La unidad del nombre
Naturalmente, tal concepción de la persona, representada como una unidad por el nombre, se da principalmente en comunidades cerradas y, fuertemente simbólicas, donde es imposible escapar a la mirada del otro y a su juicio, conforme a las reglas estrictas que fijan los valores por los que uno se juzga y juzga a los demás. En sociedades como la nuestra, cada uno nos desenvolvemos en ámbitos regidos por códigos diversos, con variables conceptos del honor, donde representarnos personas distintas. Lo que no significa que la función interpersonal y grupal que cumple el honor sea sustituible por la dignidad, que, en el mejor de los casos, es un valor indiferenciado, asimilable a los universales derechos humanos y equiparable al respeto que esperamos encontrar en los demás.

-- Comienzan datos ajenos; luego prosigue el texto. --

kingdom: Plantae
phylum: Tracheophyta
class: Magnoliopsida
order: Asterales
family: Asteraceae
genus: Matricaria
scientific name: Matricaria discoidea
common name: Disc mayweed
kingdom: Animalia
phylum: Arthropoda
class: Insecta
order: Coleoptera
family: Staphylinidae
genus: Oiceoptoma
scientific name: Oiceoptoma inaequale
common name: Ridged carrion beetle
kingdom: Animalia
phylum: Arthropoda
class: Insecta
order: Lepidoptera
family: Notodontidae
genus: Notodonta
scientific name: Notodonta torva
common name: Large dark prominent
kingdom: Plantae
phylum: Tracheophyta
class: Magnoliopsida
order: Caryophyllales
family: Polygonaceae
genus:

Finalmente, una consideración sobre el honor patrio: el honor es la enseña de la posición que se ocupa en el cuerpo social o, en el caso de una nación, en la comunidad internacional, y es también un valor de cohesión colectiva. Allí donde exista un sentimiento colectivo de nación surgirá también el del honor nacional, ante vejaciones a su territorio, por ejemplo -soporte físico, signo de la entidad nación- o a sus símbolos, todos ellos elementos irracionales, manipulables con los más oscuros fines, pero no sólo necesarios, sino consustanciales con el hecho de asumir compromisos colectivos. Como dice Pitt-Rivers, "la lucha por el honor no es solamente la base sobre la cual los individuos compiten, sino también aquella sobre la cual cooperan". En las comunidades en que el país y el Estado tienen poca significación como catalizadores de valores y lealtades, como la que estudia Peristiany (El concepto de honor en la sociedad mediterránea) e importa sólo la familia y los vecinos, "el nepotismo no se considera una acción antisocial, sino un deber moral". Este parece ser el caso de nuestro esbozo de Estado democrático, cuyos constructores pactaron la supresión de todos los símbolos que ligaban emotivamente a quienes lucharon por él (bajo la sospecha de ser símbolos de la izquierda) y cuyos detractores acaparan los emblemas de la nación como si fueran únicamente capaces de representar a un Estado autoritario. Cuestiones escurridizas, pero hoy vitales, que la razón no puede desdeñar.